BRUELL , family of Jewish scholars. The first member of the family was Jacob *Bruell, talmudic scholar. nehemiah (Nahum; 1843–1891) was the son of Jacob. After rabbinical ordination, he continued his studies in Vienna at Jellinek's bet ha-midrash under I.H. Weiss and M. Friedmann and at the university. He became associated with the Reform movement, and after serving as rabbi in Bisenz (Moravia), he succeeded A. *Geiger in 1870 as rabbi of the Reform synagogue in Frankfurt where he took an extreme standpoint regarding religious matters. Here he found a doughty opponent in S.R. Hirsch. After his failure in the struggle with Orthodoxy, and as a result of heavy personal attacks against him, Bruell eventually left the rabbinate and devoted himself to scholarship.

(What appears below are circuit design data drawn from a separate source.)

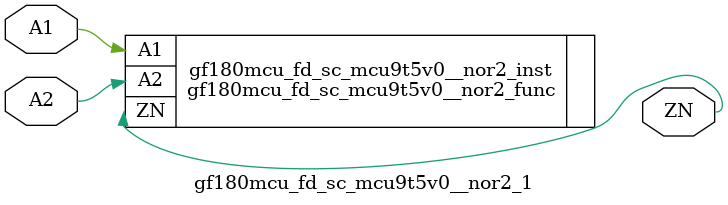
<source format=v>

`ifndef GF180MCU_FD_SC_MCU9T5V0__NOR2_1_V
`define GF180MCU_FD_SC_MCU9T5V0__NOR2_1_V

`include "gf180mcu_fd_sc_mcu9t5v0__nor2.v"

`ifdef USE_POWER_PINS
module gf180mcu_fd_sc_mcu9t5v0__nor2_1( A2, ZN, A1, VDD, VSS );
inout VDD, VSS;
`else // If not USE_POWER_PINS
module gf180mcu_fd_sc_mcu9t5v0__nor2_1( A2, ZN, A1 );
`endif // If not USE_POWER_PINS
input A1, A2;
output ZN;

`ifdef USE_POWER_PINS
  gf180mcu_fd_sc_mcu9t5v0__nor2_func gf180mcu_fd_sc_mcu9t5v0__nor2_inst(.A2(A2),.ZN(ZN),.A1(A1),.VDD(VDD),.VSS(VSS));
`else // If not USE_POWER_PINS
  gf180mcu_fd_sc_mcu9t5v0__nor2_func gf180mcu_fd_sc_mcu9t5v0__nor2_inst(.A2(A2),.ZN(ZN),.A1(A1));
`endif // If not USE_POWER_PINS

`ifndef FUNCTIONAL
	// spec_gates_begin


	// spec_gates_end



   specify

	// specify_block_begin

	// comb arc A1 --> ZN
	 (A1 => ZN) = (1.0,1.0);

	// comb arc A2 --> ZN
	 (A2 => ZN) = (1.0,1.0);

	// specify_block_end

   endspecify

   `endif

endmodule
`endif // GF180MCU_FD_SC_MCU9T5V0__NOR2_1_V

</source>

He founded and edited the Jahrbuecher fuer juedische Geschichte und Literatur (ten volumes, 1874–90) contributing most of the articles himself. His plan for publishing the Central-Anzeiger fuer juedische Literatur as a continuation of *Steinschneider's Hebraeische Bibliographie, was cut short after the appearance of the first volume (1891) by his death.

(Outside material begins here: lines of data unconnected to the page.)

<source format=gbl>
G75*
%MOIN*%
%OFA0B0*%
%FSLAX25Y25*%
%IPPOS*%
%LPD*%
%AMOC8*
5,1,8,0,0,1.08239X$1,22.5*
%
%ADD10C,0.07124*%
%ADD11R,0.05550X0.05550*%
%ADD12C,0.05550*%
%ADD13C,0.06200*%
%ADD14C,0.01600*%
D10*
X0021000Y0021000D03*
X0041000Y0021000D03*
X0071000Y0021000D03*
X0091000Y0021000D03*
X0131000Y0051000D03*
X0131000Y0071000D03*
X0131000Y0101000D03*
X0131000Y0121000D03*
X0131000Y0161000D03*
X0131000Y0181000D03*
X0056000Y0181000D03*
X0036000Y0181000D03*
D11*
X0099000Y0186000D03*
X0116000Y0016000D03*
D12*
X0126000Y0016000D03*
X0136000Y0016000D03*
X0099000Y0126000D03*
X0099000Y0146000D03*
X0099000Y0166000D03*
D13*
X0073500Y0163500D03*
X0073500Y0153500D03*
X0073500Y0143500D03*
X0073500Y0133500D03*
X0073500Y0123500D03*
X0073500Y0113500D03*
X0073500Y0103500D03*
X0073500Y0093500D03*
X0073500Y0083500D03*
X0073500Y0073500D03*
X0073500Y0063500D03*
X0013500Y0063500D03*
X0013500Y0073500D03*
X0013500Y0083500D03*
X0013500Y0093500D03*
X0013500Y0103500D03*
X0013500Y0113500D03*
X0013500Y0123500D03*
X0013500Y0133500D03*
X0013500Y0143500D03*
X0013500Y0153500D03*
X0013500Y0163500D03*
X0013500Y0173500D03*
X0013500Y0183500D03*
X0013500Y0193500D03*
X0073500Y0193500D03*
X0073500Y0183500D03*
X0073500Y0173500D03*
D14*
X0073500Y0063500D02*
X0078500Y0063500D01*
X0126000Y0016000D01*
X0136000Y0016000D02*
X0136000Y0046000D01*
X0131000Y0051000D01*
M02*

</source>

Bruell's monographs in Hebrew and German covered nearly the entire field of Jewish studies, including Bible and Apocrypha, halakhah and aggadah, talmudic and rabbinic literature, Jewish history, medieval Hebrew, piyyut and poetry, and Hebrew grammar and linguistics. His best studies (mostly published in the Jahrbuch, as well as in other periodicals and jubilee volumes) include monographs on the literary development of the Babylonian Talmud (in which the contribution of the savoraim is well described), the origins and composition of Avot, the character of the Tosefta, the Sifrei Zuta, foreign words in the Talmud and Midrash, the tractates on mourning, the apocryphal addition to Daniel, and the Jewish (including Yiddish) medieval folk-legends. He had prepared a new edition of Zunz's Gottesdienstliche Vortraege (1892), in which his notes were included. Collections of Bruell's sermons and speeches were published in 1869, 1878, 1891, and 1895. Bruell was an astute and profound scholar, whose works on the tannaitic literature and the Babylonian Talmud were an important contribution to research in these fields.

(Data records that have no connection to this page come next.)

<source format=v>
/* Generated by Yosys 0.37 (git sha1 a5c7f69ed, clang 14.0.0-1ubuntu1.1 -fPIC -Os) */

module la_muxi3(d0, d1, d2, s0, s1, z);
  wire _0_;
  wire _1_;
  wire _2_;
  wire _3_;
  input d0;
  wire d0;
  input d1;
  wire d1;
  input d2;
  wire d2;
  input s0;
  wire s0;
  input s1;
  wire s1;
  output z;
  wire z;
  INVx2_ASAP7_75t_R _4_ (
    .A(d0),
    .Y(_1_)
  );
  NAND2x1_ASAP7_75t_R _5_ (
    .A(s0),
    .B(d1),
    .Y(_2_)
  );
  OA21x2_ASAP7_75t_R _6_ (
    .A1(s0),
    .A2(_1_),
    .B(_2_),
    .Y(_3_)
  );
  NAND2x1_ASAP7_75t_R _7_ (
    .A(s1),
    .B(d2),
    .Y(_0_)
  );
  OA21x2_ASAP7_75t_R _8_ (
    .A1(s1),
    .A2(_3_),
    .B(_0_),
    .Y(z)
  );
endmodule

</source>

adolf (Elhanan; 1846–1908) was another son of Jacob Bruell. Bruell studied at the universities of Vienna, Prague, and Breslau, and at the Breslau Jewish Theological Seminary. From 1871 to 1903 he taught at the Philanthropin Jewish High School in Frankfurt. His special field of study was the Samaritan translation of the Pentateuch. Among his published works are Fremdsprachliche Redensarten… in den Talmuden und Midraschim (1869), Trachten der Judenim nachbiblischen Alterthum (1873), Kritische Studien ueber Samaritanische Manuscript-Fragmente (1875), Zur Geschichte und Literatur der Samaritaner (1876), and Beitraege zur Kenntnis der juedischdeutschen Literatur (1877). Bruell also edited articles in the Populaerwissenschaftliche Monatsblaetter zur Belehrung ueber das Judentum fuer Gebildete aller Konfessionen (1881–1908), to which he contributed numerous articles. He wrote a biography of David Einhorn and was a contributor to the Jewish Encyclopedia.

bibliography:

B. Cohen, in: Studies… in memory of A.S. Freidus (1929), 219ff.